Records from a collection
+-------+

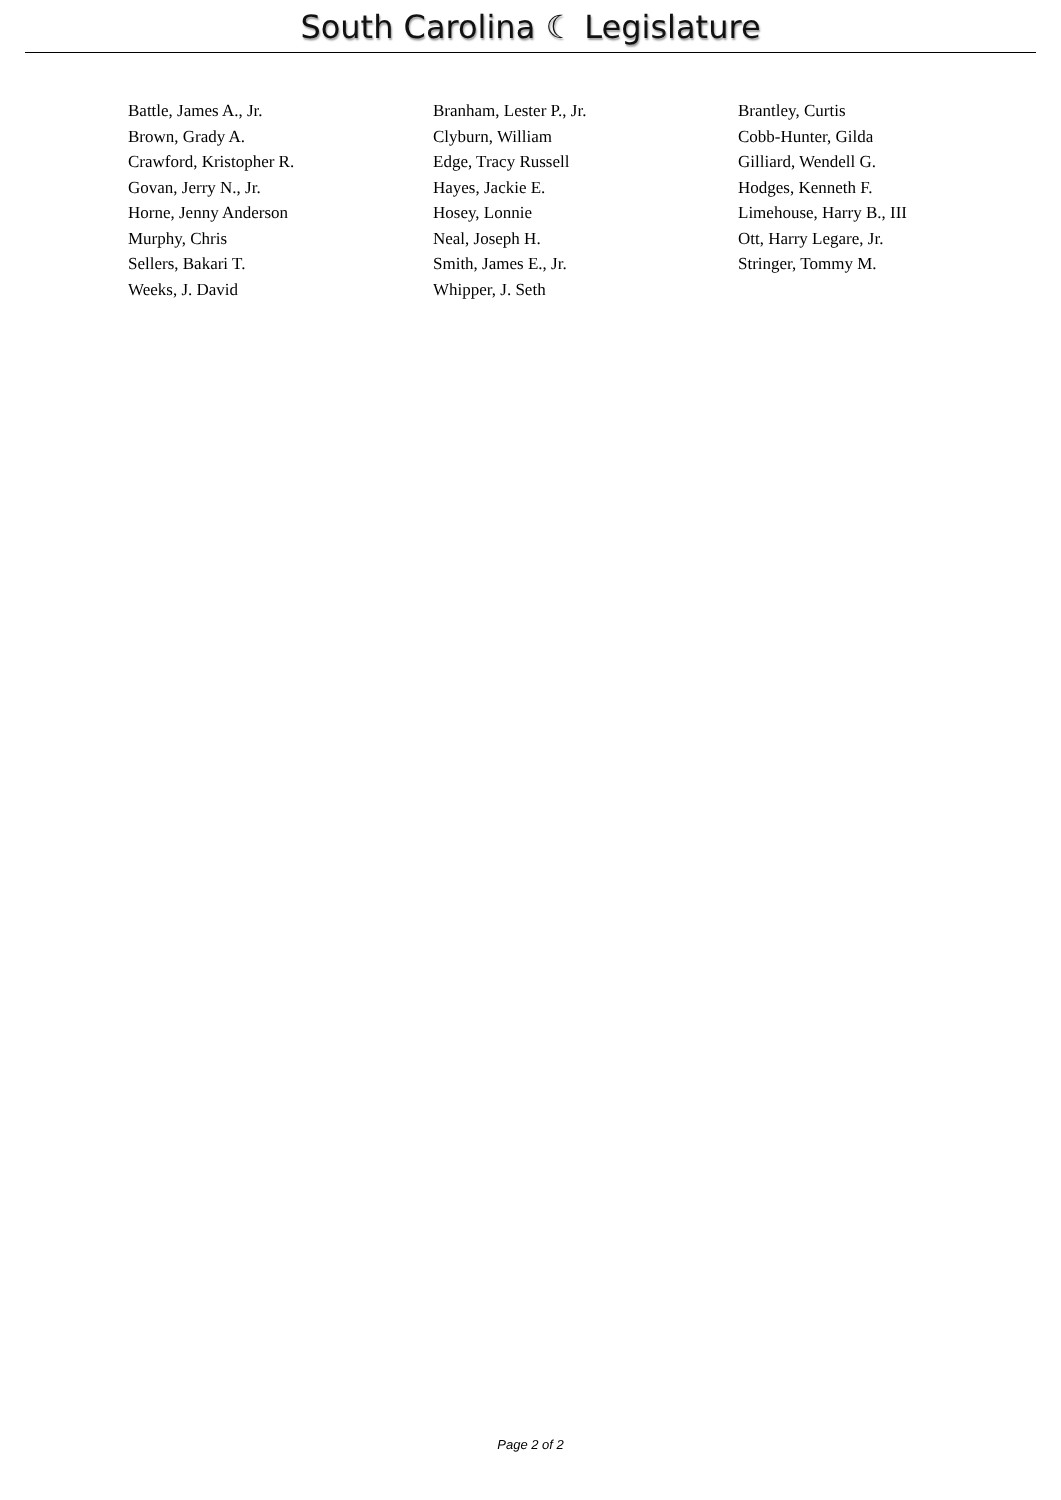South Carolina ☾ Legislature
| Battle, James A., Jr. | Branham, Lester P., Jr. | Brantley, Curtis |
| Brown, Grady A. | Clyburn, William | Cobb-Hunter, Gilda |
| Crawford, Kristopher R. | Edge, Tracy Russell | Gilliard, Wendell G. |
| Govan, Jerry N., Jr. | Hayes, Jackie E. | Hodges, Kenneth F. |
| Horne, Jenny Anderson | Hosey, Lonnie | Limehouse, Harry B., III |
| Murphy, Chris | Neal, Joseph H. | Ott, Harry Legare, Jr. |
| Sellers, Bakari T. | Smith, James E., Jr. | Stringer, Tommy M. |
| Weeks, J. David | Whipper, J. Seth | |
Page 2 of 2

+-------+

* **Task to complete**:
The answer must match the entries above line for line, with the pictures dropped.

* **Result below**:
South Carolina ☾ Legislature
| Battle, James A., Jr. | Branham, Lester P., Jr. | Brantley, Curtis |
| Brown, Grady A. | Clyburn, William | Cobb-Hunter, Gilda |
| Crawford, Kristopher R. | Edge, Tracy Russell | Gilliard, Wendell G. |
| Govan, Jerry N., Jr. | Hayes, Jackie E. | Hodges, Kenneth F. |
| Horne, Jenny Anderson | Hosey, Lonnie | Limehouse, Harry B., III |
| Murphy, Chris | Neal, Joseph H. | Ott, Harry Legare, Jr. |
| Sellers, Bakari T. | Smith, James E., Jr. | Stringer, Tommy M. |
| Weeks, J. David | Whipper, J. Seth | |
Page 2 of 2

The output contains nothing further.